Written task — Return each line of the following data verbatim, omitting the pictures from your response.

Records for this task —
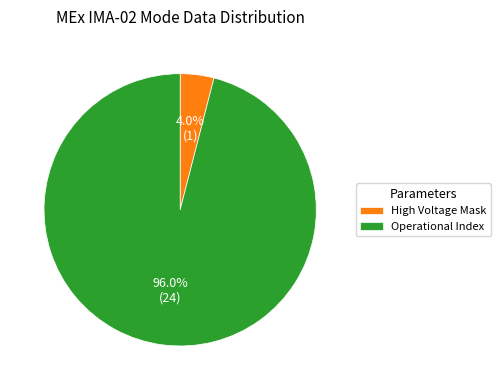

Count the number of slices in the pie.

2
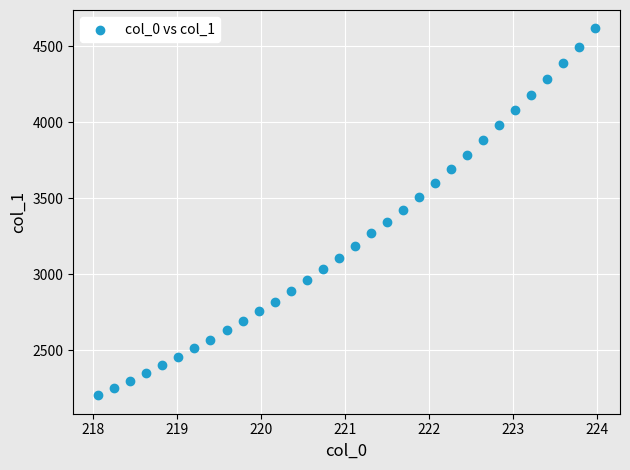

What is the range of X values (max minus min)?

5.9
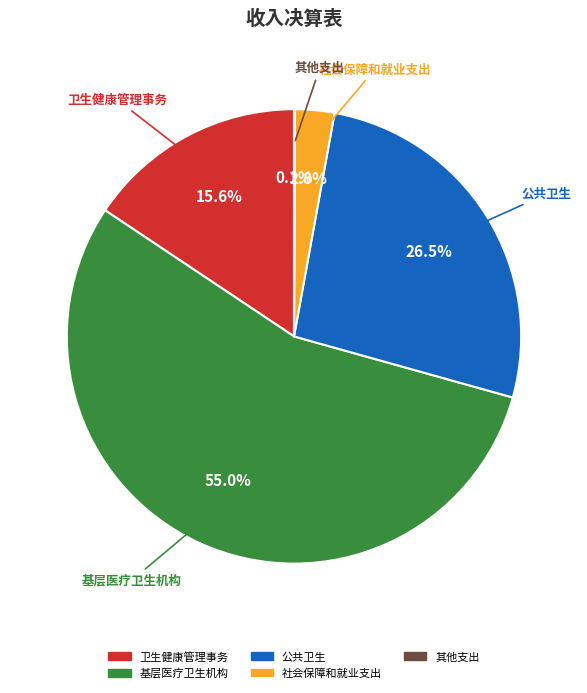

What is the largest slice in the pie chart?

基层医疗卫生机构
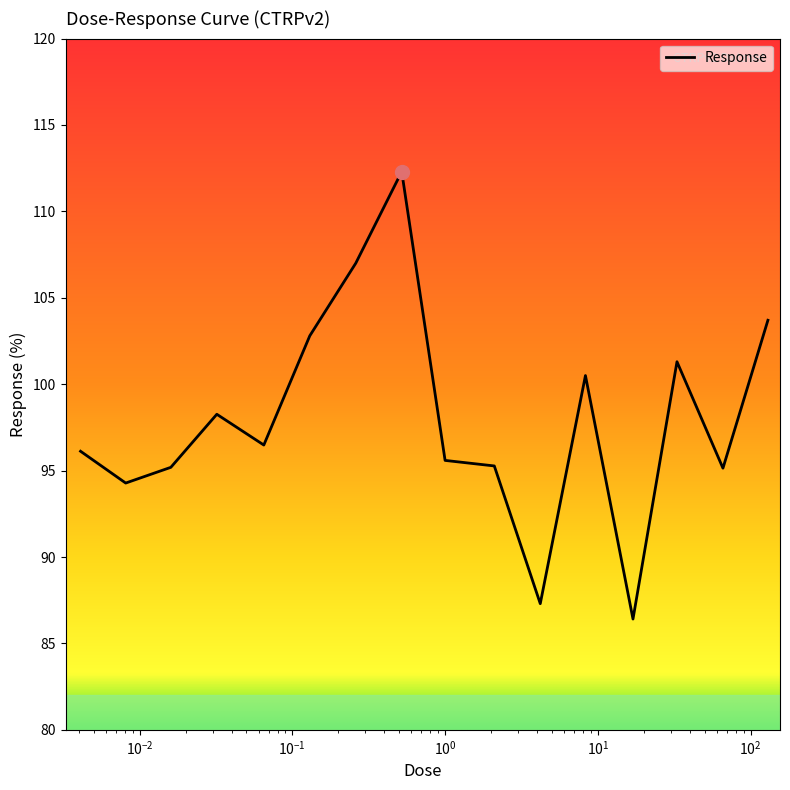

What is the difference between the maximum and minimum values?

25.9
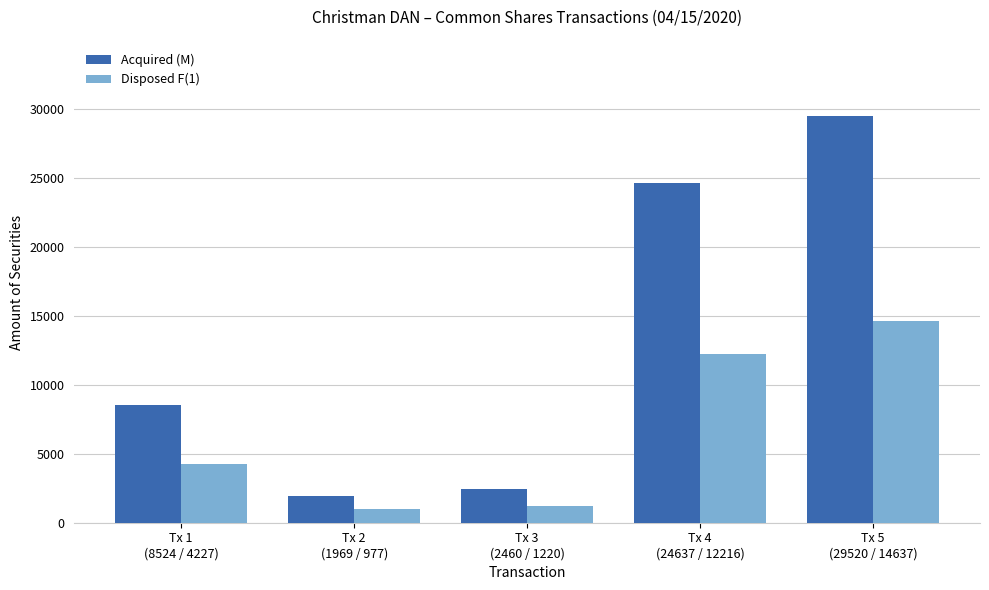

Reading left to right, extract all data points from this chart.

Acquired (M): 8524	1969	2460	24637	29520
Disposed F(1): 4227	977	1220	12216	14637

Task response —
Count the number of slices in the pie.

2

What is the range of X values (max minus min)?

5.9

What is the largest slice in the pie chart?

基层医疗卫生机构

What is the difference between the maximum and minimum values?

25.9

Reading left to right, extract all data points from this chart.

Acquired (M): 8524	1969	2460	24637	29520
Disposed F(1): 4227	977	1220	12216	14637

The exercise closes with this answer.